Some of the criticisms leveled at these older e-billing systems are that they are very cumbersome, if not “clunky,” and do not sit well with the current trend in IT for software to require “no installation.” Furthermore, they can only reflect the position “after the event,” i.e., the legal bill goes to the client. Other negative comments often made are that the e-billing vendors are too “corporate” and are inflexible in their approach. Also, many law firms, especially those not using the large time and billing systems already, cannot produce LEDES files, and e-billing has yet to deliver on the promises often made to clients and law firms.


Over the past few years, new solution providers have come into the market – both in the US and from within the EU. Interestingly some of these, e.g., Onit’s European legal spend management solution BusyLamp eBilling.Space, have been founded by lawyers who realized that many clients (and law firms) were resisting the more “traditional” e-billing solutions. These new solutions bring a fresh perspective to legal spend management and utilize tools and techniques that are breaking ground in the delivery of IT services. While not all products have these features, they employ many, including ease of set-up, use of AI for the bill review process, and a high degree of collaboration – allowing legal departments to review cost and expense data in the pre-billing stages of a matter. They also offer a low cost of ownership, integration with other legal department applications, and support for a wide range of business processes from RFP and budgeting through billing to a comprehensive management information and reporting suite.

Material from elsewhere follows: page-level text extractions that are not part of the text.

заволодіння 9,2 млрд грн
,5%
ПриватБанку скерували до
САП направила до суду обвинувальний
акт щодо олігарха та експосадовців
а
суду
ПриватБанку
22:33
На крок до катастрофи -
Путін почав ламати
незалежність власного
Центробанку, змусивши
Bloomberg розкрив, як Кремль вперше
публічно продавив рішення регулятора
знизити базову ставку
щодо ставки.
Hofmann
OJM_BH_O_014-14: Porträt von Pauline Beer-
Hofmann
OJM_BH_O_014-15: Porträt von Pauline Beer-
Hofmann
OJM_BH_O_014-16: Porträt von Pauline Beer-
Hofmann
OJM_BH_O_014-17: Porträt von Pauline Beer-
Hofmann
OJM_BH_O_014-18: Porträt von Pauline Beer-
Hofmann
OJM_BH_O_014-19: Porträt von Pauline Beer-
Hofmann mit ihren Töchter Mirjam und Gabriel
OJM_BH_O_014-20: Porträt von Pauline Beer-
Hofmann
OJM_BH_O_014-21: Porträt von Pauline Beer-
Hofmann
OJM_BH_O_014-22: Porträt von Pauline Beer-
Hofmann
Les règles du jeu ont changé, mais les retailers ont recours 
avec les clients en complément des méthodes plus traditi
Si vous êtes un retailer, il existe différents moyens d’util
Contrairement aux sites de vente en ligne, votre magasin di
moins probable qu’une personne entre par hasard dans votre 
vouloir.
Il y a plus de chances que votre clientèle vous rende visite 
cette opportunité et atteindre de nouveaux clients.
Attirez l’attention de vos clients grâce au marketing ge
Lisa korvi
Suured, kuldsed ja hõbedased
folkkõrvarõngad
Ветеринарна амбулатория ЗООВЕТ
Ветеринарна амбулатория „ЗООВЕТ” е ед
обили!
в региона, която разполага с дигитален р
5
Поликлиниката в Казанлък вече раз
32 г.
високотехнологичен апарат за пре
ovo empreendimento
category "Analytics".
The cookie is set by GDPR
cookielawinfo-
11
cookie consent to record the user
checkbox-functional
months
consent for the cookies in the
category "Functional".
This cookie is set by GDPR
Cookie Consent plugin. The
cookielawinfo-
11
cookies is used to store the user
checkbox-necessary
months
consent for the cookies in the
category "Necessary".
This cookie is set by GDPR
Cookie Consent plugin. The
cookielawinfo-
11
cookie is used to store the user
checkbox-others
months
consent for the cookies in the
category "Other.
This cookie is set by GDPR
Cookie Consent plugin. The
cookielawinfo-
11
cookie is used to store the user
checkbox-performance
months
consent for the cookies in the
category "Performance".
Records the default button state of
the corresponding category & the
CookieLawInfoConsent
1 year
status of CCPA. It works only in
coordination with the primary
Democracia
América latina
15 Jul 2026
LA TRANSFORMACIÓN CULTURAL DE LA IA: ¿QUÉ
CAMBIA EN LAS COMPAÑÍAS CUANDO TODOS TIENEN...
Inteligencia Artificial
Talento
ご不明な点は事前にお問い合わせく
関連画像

Quite rightly, in-house departments want to know the return on investment (ROI) of e-billing solutions and whether they can measure it. (BusyLamp has a whole paper dedicated to making the business case for legal e-billing) Several examples of what has been achieved in terms of in-house departments getting a positive financial return. Most of these results arise from such billing practices as eliminating duplicate time entries, removing “block” billing, ensuring utilization of the right resources, and minimizing the possibility of erroneous charge-out rates. The fact that external lawyers know that the billing data is under closer scrutiny often improves the accuracy and ensures more prompt time recording.

Further non-financial benefits can arise from an e-billing implementation. We know that e-billing helps form closer ties between law firms and in-house, adds value to the relationship, and makes client/law firm meetings more productive. When both parties have access to more accurate billing information, it reduces potential conflicts, allows the law firm to provide more than just basic billing data, and can assist in discussions about alternative charging models. Indeed e-billing is not just for charging billable hours but can support various billing models – including fixed fee, retainer, and value-based pricing.


Buyers and users of e-billing systems need to ensure that the vendor understands and complies with all Data Protection regulations and has a high-security rating for their data storage and communications functions. As legal data is especially sensitive, providers must have high data protection standards to ensure privacy and security. The GDPR and other regulations already set those high standards, but providers should look to go “above and beyond” to secure these top-notch privacy standards in the future. Read our handy checklist of legal tech security considerations.


The successful implementation of an e-billing solution requires a serious approach from all parties, the in-house team, the law firms, and the solution provider – with the right level of resources to bring the “buy-in” to the project. Even the best application cannot deliver the right results without the people who use it applying the appropriate effort. Finally, it is fundamentally important to choose the right provider. We know that modern e-billing vendors are gaining new business and winning customers from established providers. Indeed, clients must decide which e-billing solution offers the best mix of usability, service, IT security, project experience, and price TODAY. It is also essential to talk to existing customers and not only rely on the statements of the respective salesperson.